Supplied records section start

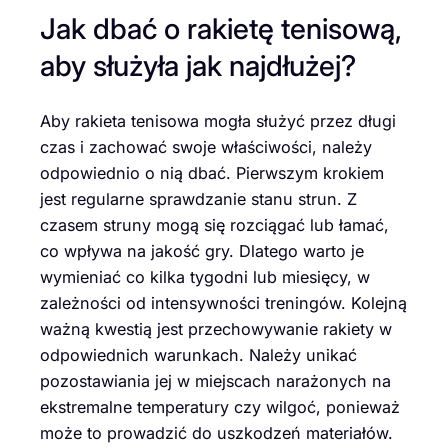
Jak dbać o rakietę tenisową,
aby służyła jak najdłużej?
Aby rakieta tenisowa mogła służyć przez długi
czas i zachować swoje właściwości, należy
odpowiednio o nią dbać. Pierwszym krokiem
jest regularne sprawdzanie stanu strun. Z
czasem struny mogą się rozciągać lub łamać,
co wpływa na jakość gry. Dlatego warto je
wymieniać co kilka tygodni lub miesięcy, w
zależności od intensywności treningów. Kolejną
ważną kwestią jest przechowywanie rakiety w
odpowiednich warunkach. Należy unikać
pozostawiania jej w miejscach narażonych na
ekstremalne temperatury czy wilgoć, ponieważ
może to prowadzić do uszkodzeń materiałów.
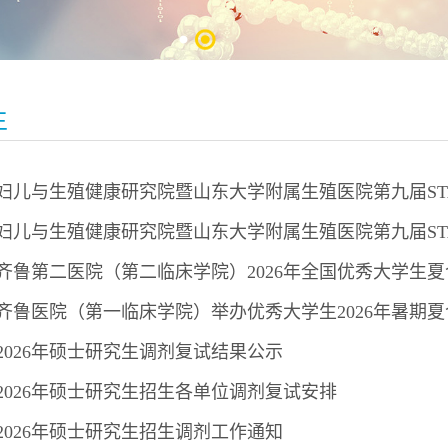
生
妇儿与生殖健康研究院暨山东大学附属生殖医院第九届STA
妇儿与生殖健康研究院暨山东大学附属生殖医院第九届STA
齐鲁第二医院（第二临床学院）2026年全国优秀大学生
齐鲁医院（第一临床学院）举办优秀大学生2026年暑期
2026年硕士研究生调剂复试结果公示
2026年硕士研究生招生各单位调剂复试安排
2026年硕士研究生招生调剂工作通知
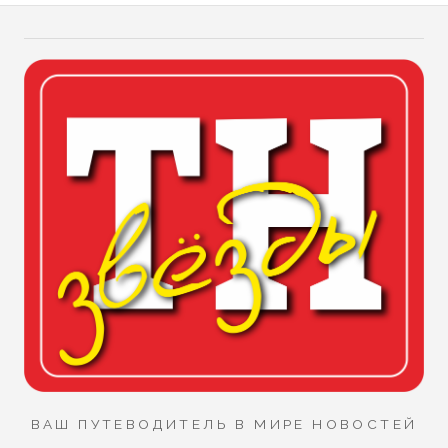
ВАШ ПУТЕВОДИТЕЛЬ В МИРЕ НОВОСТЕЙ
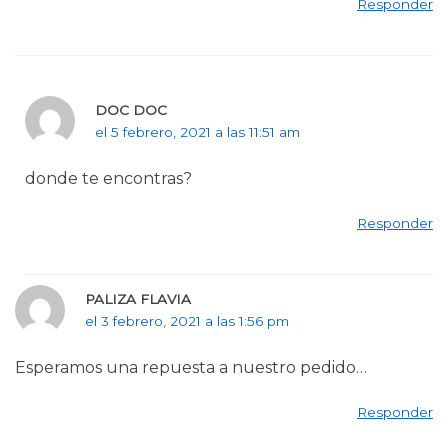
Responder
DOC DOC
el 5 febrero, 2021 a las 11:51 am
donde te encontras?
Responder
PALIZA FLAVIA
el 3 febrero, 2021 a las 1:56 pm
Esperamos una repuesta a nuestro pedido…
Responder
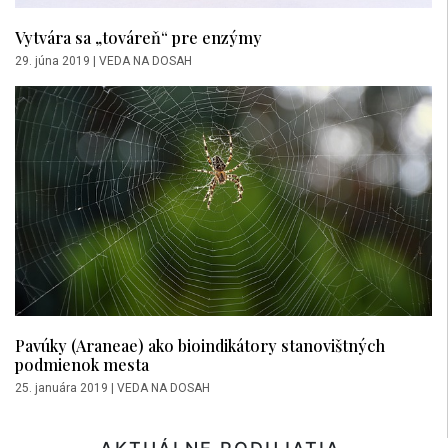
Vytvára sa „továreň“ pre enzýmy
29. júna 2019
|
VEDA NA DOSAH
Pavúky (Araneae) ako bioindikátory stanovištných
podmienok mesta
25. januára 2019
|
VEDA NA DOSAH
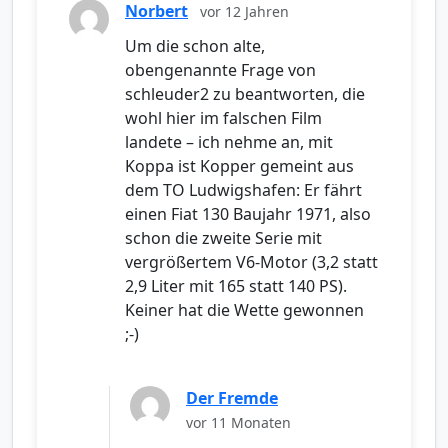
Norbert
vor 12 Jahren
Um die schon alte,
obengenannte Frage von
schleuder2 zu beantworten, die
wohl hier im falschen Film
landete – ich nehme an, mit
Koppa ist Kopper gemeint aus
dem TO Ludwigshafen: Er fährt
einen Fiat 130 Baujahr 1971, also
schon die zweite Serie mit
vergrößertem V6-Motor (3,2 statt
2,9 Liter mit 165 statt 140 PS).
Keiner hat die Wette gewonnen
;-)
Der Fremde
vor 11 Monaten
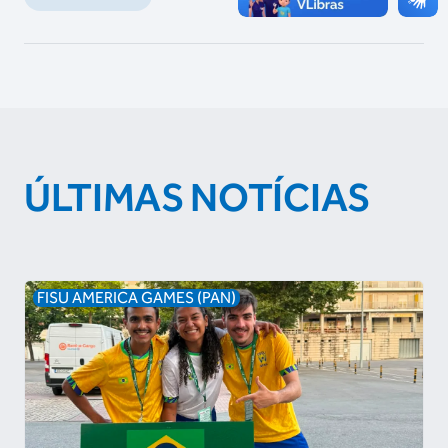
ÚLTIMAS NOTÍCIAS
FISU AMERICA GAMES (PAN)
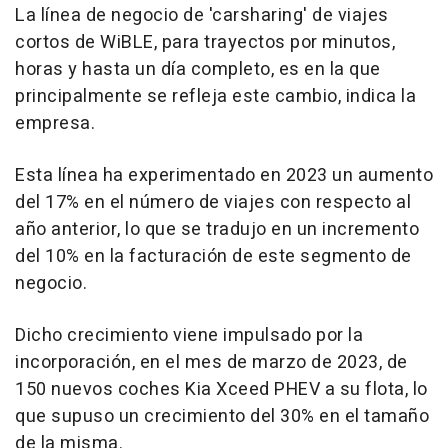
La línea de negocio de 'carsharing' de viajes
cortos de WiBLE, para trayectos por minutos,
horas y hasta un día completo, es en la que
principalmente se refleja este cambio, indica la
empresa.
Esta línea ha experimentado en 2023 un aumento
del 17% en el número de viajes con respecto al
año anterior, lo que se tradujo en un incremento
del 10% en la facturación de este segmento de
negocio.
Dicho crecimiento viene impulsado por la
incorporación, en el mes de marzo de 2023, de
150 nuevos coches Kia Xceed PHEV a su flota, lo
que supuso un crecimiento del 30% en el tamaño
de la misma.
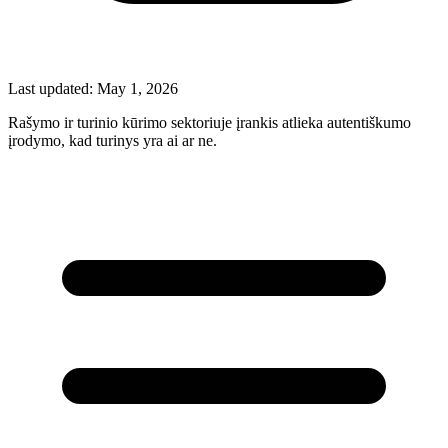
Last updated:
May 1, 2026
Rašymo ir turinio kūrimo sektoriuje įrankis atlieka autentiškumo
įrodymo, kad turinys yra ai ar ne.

Supplied records section end

### [Task goal]
In the entries above, identify each line that includes the string "crecimiento", then copy it.

### [Solution to this exercise]
Dicho crecimiento viene impulsado por la
que supuso un crecimiento del 30% en el tamaño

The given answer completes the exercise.